GIVEN RECORDS:
......

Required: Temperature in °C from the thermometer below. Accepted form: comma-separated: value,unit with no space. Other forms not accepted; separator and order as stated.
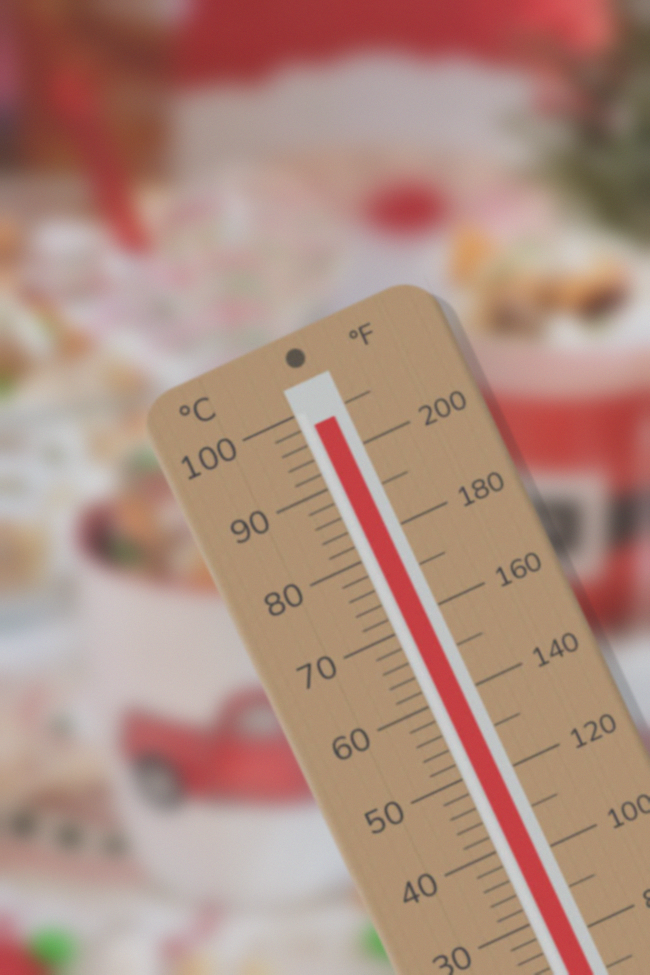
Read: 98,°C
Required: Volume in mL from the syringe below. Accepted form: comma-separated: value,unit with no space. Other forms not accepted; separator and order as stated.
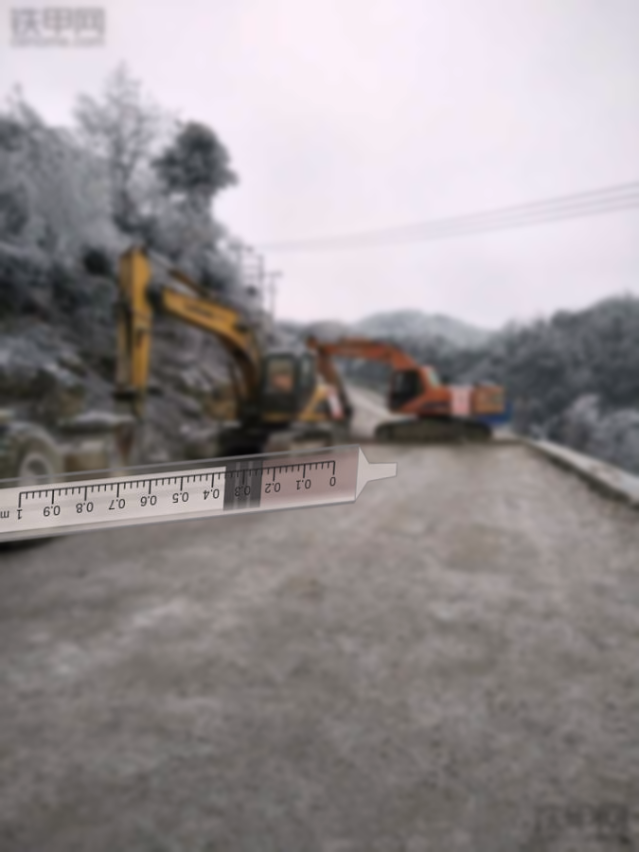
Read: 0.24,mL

......

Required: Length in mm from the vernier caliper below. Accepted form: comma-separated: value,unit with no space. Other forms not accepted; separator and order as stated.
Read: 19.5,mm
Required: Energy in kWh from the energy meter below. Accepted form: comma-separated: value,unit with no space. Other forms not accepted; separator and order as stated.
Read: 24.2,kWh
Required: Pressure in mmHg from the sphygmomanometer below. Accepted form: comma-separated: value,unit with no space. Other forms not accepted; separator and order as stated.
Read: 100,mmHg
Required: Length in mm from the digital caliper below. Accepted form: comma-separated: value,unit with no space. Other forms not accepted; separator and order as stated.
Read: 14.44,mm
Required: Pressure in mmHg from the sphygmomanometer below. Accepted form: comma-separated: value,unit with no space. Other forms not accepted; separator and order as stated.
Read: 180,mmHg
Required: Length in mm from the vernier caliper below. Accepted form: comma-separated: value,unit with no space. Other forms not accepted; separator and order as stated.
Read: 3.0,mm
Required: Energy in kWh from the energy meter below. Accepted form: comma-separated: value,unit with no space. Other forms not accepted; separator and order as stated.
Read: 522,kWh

......

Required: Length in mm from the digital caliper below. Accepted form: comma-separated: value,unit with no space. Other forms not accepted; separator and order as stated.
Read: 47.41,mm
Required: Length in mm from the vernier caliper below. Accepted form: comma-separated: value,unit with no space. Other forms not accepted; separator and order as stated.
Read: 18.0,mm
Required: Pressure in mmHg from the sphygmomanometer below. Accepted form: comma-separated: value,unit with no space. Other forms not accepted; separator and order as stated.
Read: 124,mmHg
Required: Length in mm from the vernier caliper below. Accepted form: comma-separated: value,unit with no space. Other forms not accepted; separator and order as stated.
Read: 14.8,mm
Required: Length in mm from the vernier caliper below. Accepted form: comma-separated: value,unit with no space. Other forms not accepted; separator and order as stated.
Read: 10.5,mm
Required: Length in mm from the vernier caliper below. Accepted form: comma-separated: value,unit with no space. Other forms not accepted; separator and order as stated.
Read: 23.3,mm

......

REQUIRED WORK: Set out as a numbered list the lines from the one containing "Required: Volume in" through the one containing "Read: 0.24,mL", both included, with blank lines skipped. Leave the pictures out.

ANSWER TO THE EXERCISE:
1. Required: Volume in mL from the syringe below. Accepted form: comma-separated: value,unit with no space. Other forms not accepted; separator and order as stated.
2. Read: 0.24,mL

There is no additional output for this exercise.